Section 2. Registered Office. The registered office of the corporation required by law to be maintained in the State of North Carolina may be, but need not, be, identical with the principal office.
Section 3. Other Offices. The corporation may have offices at such other places, either within or without the State of North Carolina, as the Board of Directors may designate or as the affairs of the corporation may require from time to time.
ARTICLE II.
MEETINGS OF SHAREHOLDERS
Section 1. Place of Meetings. All meetings of shareholders shall be held at the principal office of the corporation, or at such other place, either within or without the State of North Carolina, as shall be (i) fixed by the President, the Secretary or the Board of Directors and designated in the notice of the meeting or (ii) agreed upon by a majority of the shareholders entitled to vote at the meeting.
Section 2. Annual Meetings. The annual meeting of shareholders for the election of directors and the transaction of other business shall be held in October of each year on any day (except a Saturday, Sunday, or a legal holiday) in that month as determined by the Board of Director.
Section 3. Substitute Annual Meeting If the annual meeting shall not be held on the day designated by these bylaws, a substitute annual meeting may be called in accordance with the provisions of Section 4 of this Article II. A meeting so called shall be designated and treated for all purposes as the annual meeting.
Section 4. Special Meetings. Special meetings of the shareholders may be called at any time by the President, Secretary or Board of Directors of the corporation, or by any shareholder pursuant to the written request of the holders of not less than one-tenth of all the votes entitled to be cast on any issue proposed to be considered at the meeting.

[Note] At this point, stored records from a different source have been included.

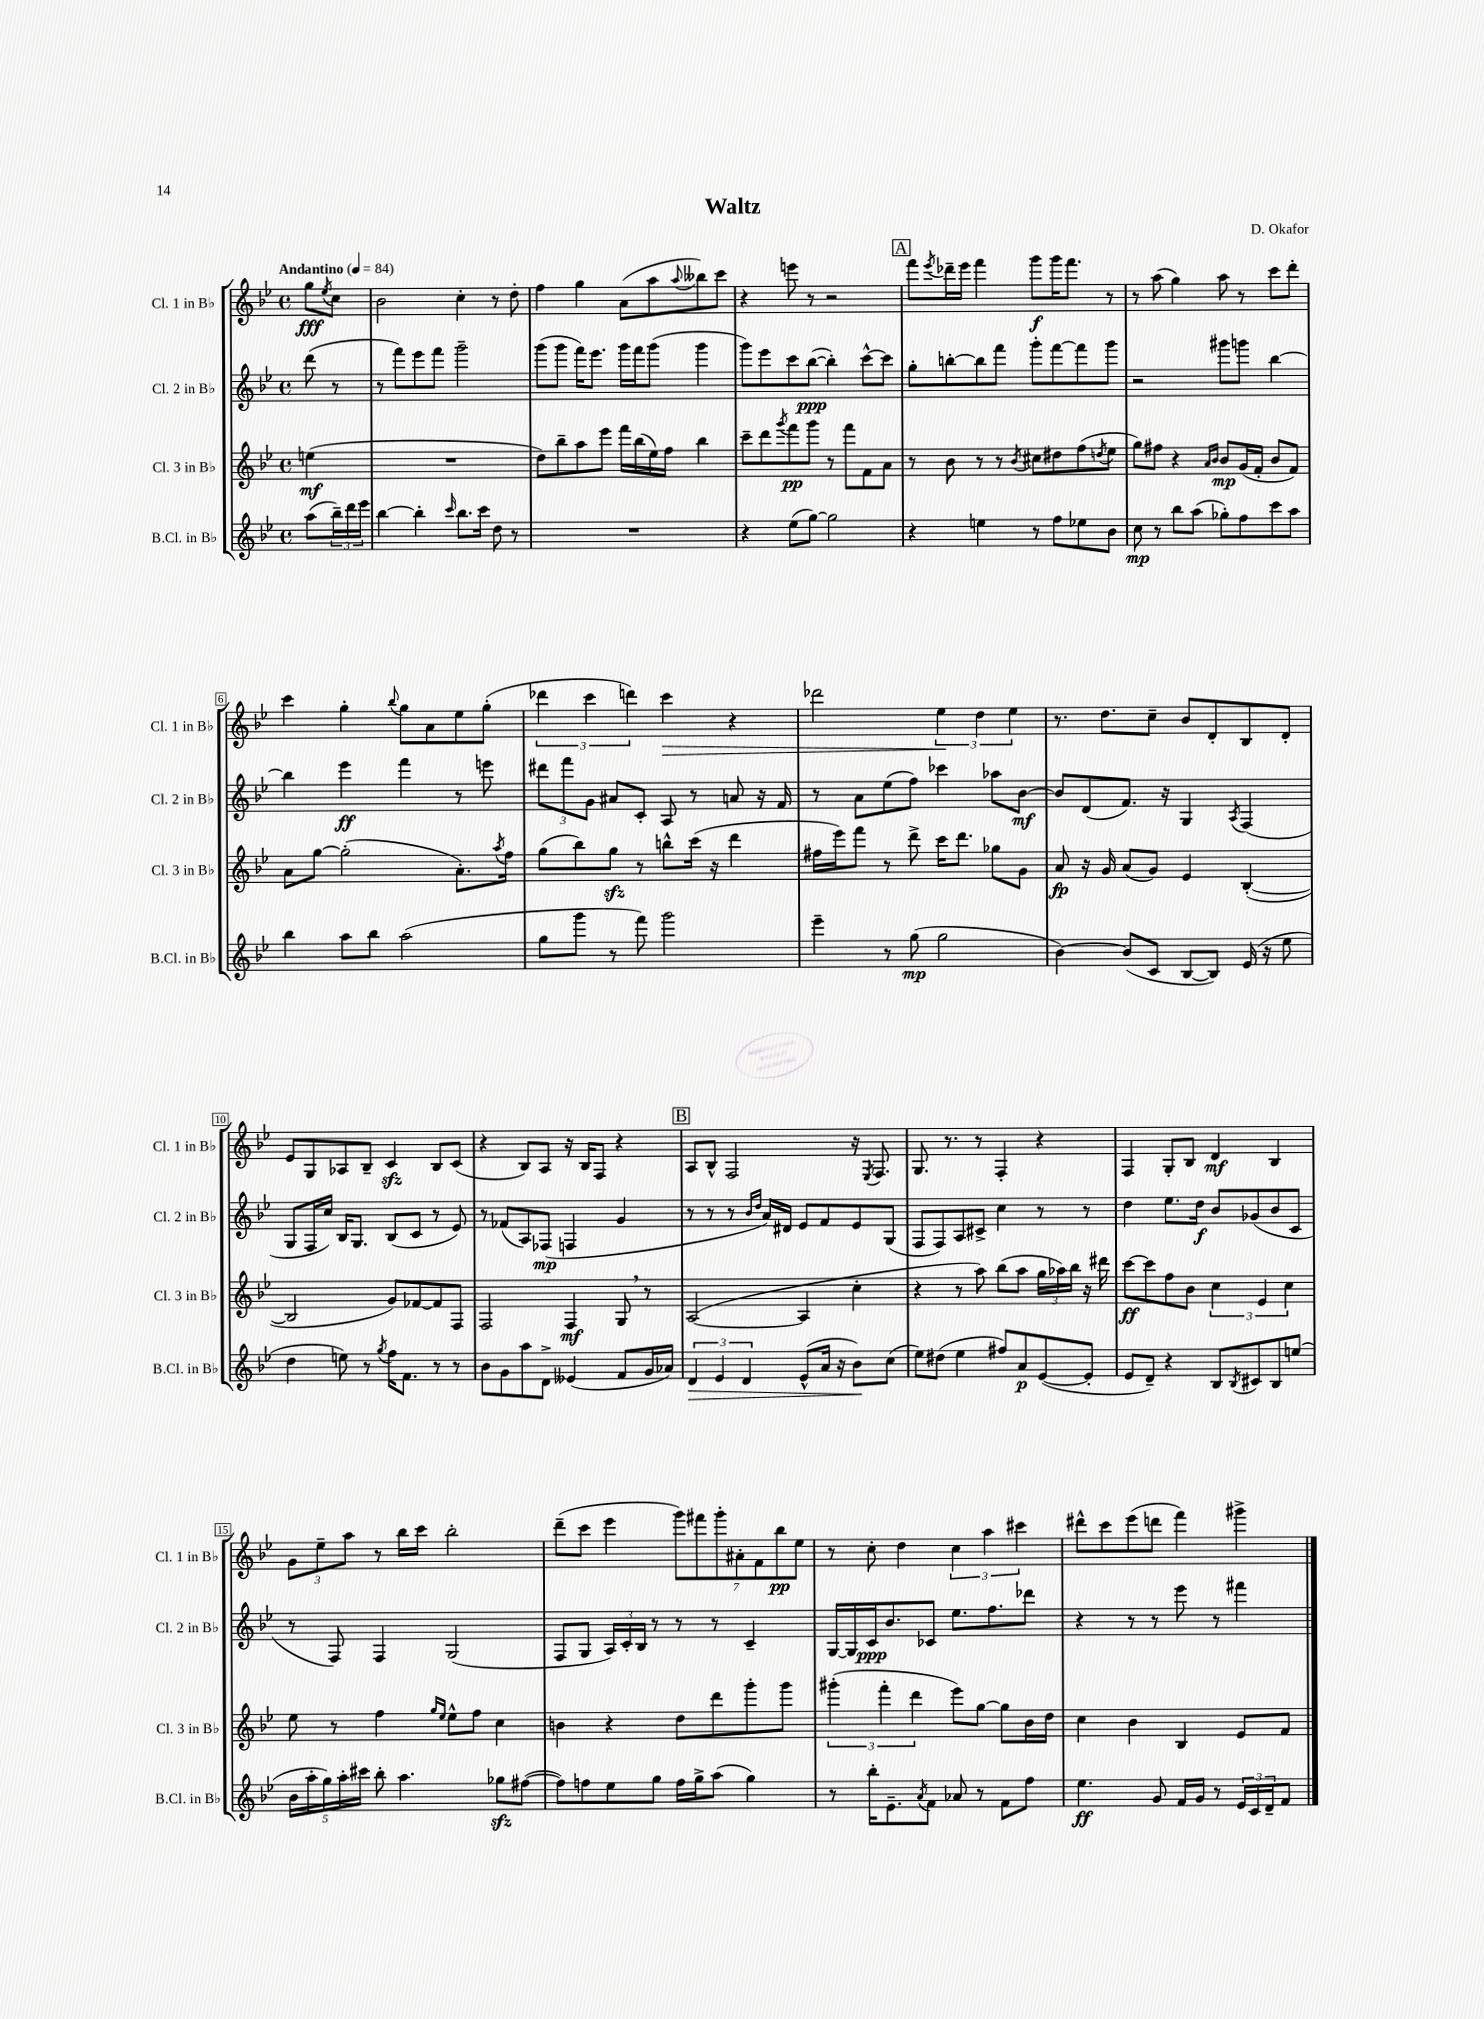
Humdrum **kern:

**kern	**kern	**kern	**kern
*staff4	*staff3	*staff2	*staff1
*clefG2	*clefG2	*clefG2	*clefG2
*k[b-e-]	*k[b-e-]	*k[b-e-]	*k[b-e-]
*M4/4	*M4/4	*M4/4	*M4/4
*met(c)	*met(c)	*met(c)	*met(c)
*MM84	*MM84	*MM84	*MM84
(8aa\L	(4ee\	(8ddd\	8gg\L
.	.	.	8qee-/
24bb-~\L)	.	8r	8cc\J
24ddd\	.	.	.
24eee-\JJ	.	.	.
=	=	=	=
[4bb-\	1r	8r	2b-\
.	.	8fff\L)	.
4bb-'\]	.	8eee-\	.
.	.	8fff\J	.
16qqccc/	.	.	.
8.bb-\L	.	2ggg~\	4cc'\
16ccc\Jk	.	.	.
8dd\	.	.	8r
8r	.	.	8dd'\
=	=	=	=
1r	8dd\L)	(8ggg\L	4ff\
.	8bb-~\	8ggg\J	.
.	8aa\	16fff\LK)	4gg\
.	.	8.eee-\J	.
.	8eee-\J	.	.
.	16fff\LL	16ggg\LL	(8a\L
.	(16bb-\	16fff\J	.
.	16ee-\)	(8ggg\J	8aa\
.	16ff\JJ	.	.
.	.	.	8qqaa/
.	4bb-\	4ggg\	8bb--\)
.	.	.	8ccc\J
=	=	=	=
4r	8ccc~\L	8ggg\L)	4r
.	8ddd\	8eee-\	.
.	8qggg/	.	.
(8ee-\L	8fff\	8ccc\	8eee\
[8gg\J)	8ggg\J	([8bb-\J	8r
2gg\]	8r	4bb-'\])	2r
.	8fff\L	.	.
.	8f\	[8ccc^^\L	.
.	8a\J	8ccc\]J	.
=	=	=	=
4r	8r	8gg'\L	8fff\L
.	.	.	8qeee-/
.	8b-\	[8bb'\	16ddd-~\L
.	.	.	16eee-\JJ
4ee\	8r	8bb\]	4fff\
.	8r	8fff\J	.
.	8qb-/	.	.
8r	8cc#\L	8ggg'\L	8ggg\L
8ff\L	8dd#\	[8fff\	16ggg\K
.	.	.	8.fff\J
8ee-\	(8ff\	8fff\]	.
.	8qdd/	.	.
8b-\J	8ee-\J	8ggg\J	8r
=	=	=	=
8cc\	8gg\L)	2r	8r
8r	8ff#\J	.	(8aa\
8bb-\L	4r	.	4gg\)
(8aa\J	.	.	.
.	16qqa/LL	.	.
.	16qqb-/JJ	.	.
8gg-'\L)	8b-/L	8ggg#\L	8aa\
8ff\	(16g/L	8ggg\J	8r
.	16f'/JJ	.	.
8ccc\	8b-/L	[4bb-\	8ccc\L
8aa\J	8f/J)	.	8ddd'\J
=	=	=	=
4bb-\	8a\L	4bb-\]	4ccc\
.	[8gg\J	.	.
8aa\L	(2gg'\]	4eee-\	4gg'\
8bb-\J	.	.	.
.	.	.	8qqbb-/
(2aa\	.	4fff\	8gg\L
.	.	.	8a\
.	8.a'\L)	8r	8ee-\
.	.	8eee\	(8gg'\J
.	8qaa/	.	.
.	16ff\Jk	.	.
=	=	=	=
8gg\L	(8gg\L	12ddd#\L	6ddd-\
.	.	12fff\	.
8ggg\J	8bb-\)	.	.
.	.	12g\J	6ccc\
8r	8gg\J	8a#/L	.
.	.	.	6ddd\)
8fff\)	8r	8c'/J	.
2ggg\	8bb^^\L	8A/	4ccc\
.	(16ccc\Jk	8r	.
.	16r	.	.
.	4ddd\	8a/	4r
.	.	16r	.
.	.	16f/	.
=	=	=	=
4eee-~\	16ff#\LL	8r	2ddd-\
.	16eee-\J)	.	.
.	8fff\J	8a\L	.
8r	8r	(8ee-\	.
(8gg\	8ddd^\	8ff\J)	.
2gg\	16ccc\LK	4ccc-\	6ee-\
.	8.ddd\J	.	.
.	.	.	6dd\
.	8gg-\L	8aa-\L	.
.	.	.	6ee-\
.	8g\J	[8b-\J	.
=	=	=	=
[4b-\)	8a/	8b-/]L	8.r
.	16r	(8d/	.
.	16g/	.	8.dd\L
(8b-/]L	(8a/L	8.f/J)	.
8c/J	8g/J)	.	8cc~\J
.	.	16r	.
[8B-/L	4e-/	4G/	8b-/L
8B-/]J)	.	.	8d'/
.	.	8qA/	.
(16e-/	([4B-'/	(4F/	8B-/
16r	.	.	.
8ee-\	.	.	8d'/J
=	=	=	=
4dd\	2B-/]	8G/L	8e-/L
.	.	16F/L	8G/
.	.	16cc/JJ)	.
8ee\)	.	16B-/LK	8A-/
.	.	8.G/J	.
8r	.	.	8B-~/J
8qgg/	.	.	.
16ff\LK	8g/L)	(8B-/L	4c/
8.f\J	.	.	.
.	[8f-/	8c/J	.
8r	8f-/]	8r	8B-/L
8r	8F/J	8e-/)	(8c/J
=	=	=	=
8b-\L	2F/	8r	4r
8g\	.	(8f-/L	.
8aa\	.	8A/)	8B-/L)
8d^\J	.	(8F-/J	8A/J
(4e--/	4F/	4F/	16r
.	.	.	16B-/LK
.	.	.	8F/J
8f/L	8G/	4g/	4r
16g/L	8r	.	.
16a-/JJ)	.	.	.
=	=	=	=
6d/	([2A/	8r	8A/L
.	.	8r	8B-^^/J
6e-/	.	.	.
.	.	8r	2F/
6d/	.	.	.
.	.	16qqb-/LL	.
.	.	16qqdd/JJ	.
.	.	16a/LL)	.
.	.	16d#/JJ	.
(8e-^^/L	4A/]	8e-/L	.
16a/Jk	.	8f/	.
16r	.	.	.
8b-\L)	4cc'\	8e-/	16r
.	.	.	8qE-/
.	.	.	8.F/
(8cc\J	.	(8G/J	.
=	=	=	=
8ee-\L)	4r	8F/L	8.G/
(8dd#\J	.	8F/)	.
.	.	.	8.r
4ee-\	8r	8A/	.
.	8aa\)	8c#^/J	8r
8ff#/L)	(8bb-\L	4cc\	4F'/
8a/	8aa\J	.	.
([8e-/	24gg\LL	8r	4r
.	24aa-\)	.	.
.	24bb-\JJ	.	.
8e-'/]J	16r	8r	.
.	16ddd#\	.	.
=	=	=	=
8e-/L	[8ccc\L	4dd\	4F/
8d~/J)	8ccc\]	.	.
4r	8ff\	8.ee-\L	8G'/L
.	8b-\J	.	8B-/J
.	.	16dd\Jk	.
8B-/L	6cc\	8b-/L	4d/
8qB-/	.	.	.
8c#/	.	(8g-/	.
.	6e-/	.	.
8B-/	.	8b-/	4B-/
.	6cc\	.	.
(8ee/J	.	8c/J	.
=	=	=	=
20b-\LL	8ee-\	8r	12g\L
20aa'\	.	.	.
.	.	.	12ee-~\
20gg\)	.	.	.
.	8r	8F/)	.
20aa'\	.	.	.
.	.	.	12aa\J
20ccc#\JJ	.	.	.
8bb-'\	4ff\	4F/	8r
4.aa\	.	.	16bb-\LL
.	.	.	16ccc\JJ
.	16qqgg/LL	.	.
.	16qqee-/JJ	.	.
.	8ee-^^\L	(2G/	2bb-'\
.	8ff\J	.	.
8gg-\L	4cc\	.	.
([8ff#\J	.	.	.
=	=	=	=
8ff#\]L)	4b\	8F/L	(8ddd~\L
8ff\	.	8G/J	8ccc\J
8ee-\	4r	24A/LL)	4eee-\
.	.	24c'/	.
.	.	24B-/JJ	.
8gg\J	.	8r	.
16ff\LL	8dd\L	8r	14ggg\L)
16gg^\J	.	.	.
.	.	.	14fff#\
(8aa\J	8ddd\	8r	.
.	.	.	14ggg'\
.	.	.	14a#'\
4gg\)	8ggg'\	4c~/	.
.	.	.	14f\
.	.	.	14bb-\
.	8ggg\J	.	.
.	.	.	14ee-\J
=	=	=	=
8r	(6ggg#'\	[16G/LL	8r
.	.	16G/]	.
16bb-'\LK	.	16c/J	8cc'\
.	6fff'\	.	.
8.e-~\	.	8.b-/	.
.	.	.	4dd\
.	6ddd\	.	.
8qa/	.	.	.
8f\J	.	8c-/J	.
8a-/	8eee-\L)	8.ee-\L	6cc\
8r	[8gg\J	.	.
.	.	.	6aa\
.	.	8.ff\	.
8f\L	8gg\]L	.	.
.	.	.	6ccc#\
8ff\J	16b-\L	8ddd-\J	.
.	16dd\JJ	.	.
=	=	=	=
4.ee-\	4cc\	4r	8ddd#^^\L
.	.	.	8ccc\
.	4b-\	8r	(8eee-\
8g/	.	8r	8ddd\J
16f/LL	4B-/	8eee-\	4fff\)
16g/JJ	.	.	.
8r	.	8r	.
24e-/LL	8e-/L	4fff#\	4ggg#^\
24c/	.	.	.
24d~/J	.	.	.
8f/J	8f/J	.	.
==	==	==	==
*-	*-	*-	*-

Section 5. Notice of Meetings. Written or printed notice stating the time and place of the meeting shall be given not less than ten nor more than sixty days before the date of any shareholders meeting, either personally or by telegraph, teletype, or other form of wire or wireless communication or by facsimile transmission or by mail or private carrier, by or at the direction of the Board of Directors, the President, the Secretary, or other person calling the meeting to each shareholder of record entitled to vote at such meeting; provided that such notice must be given to all shareholders with respect to any meeting at which a merger or share exchange is to be considered and in such other instances as required by law. If mailed, such notice shall be deemed to be delivered when deposited in the United States mail, addressed to the shareholder at his address as it appears on the current record of shareholders of the corporation, with postage thereon prepaid.
In the case of a special meeting, the notice of meeting shall include a description of the purpose or purposes for which the meeting is called; but, in the case of an annual or substitute annual meeting, the notice of meeting need not include a description of the purpose or purposes for which the meeting is called unless such a statement is required by the provisions of the North Carolina Business Corporation Act.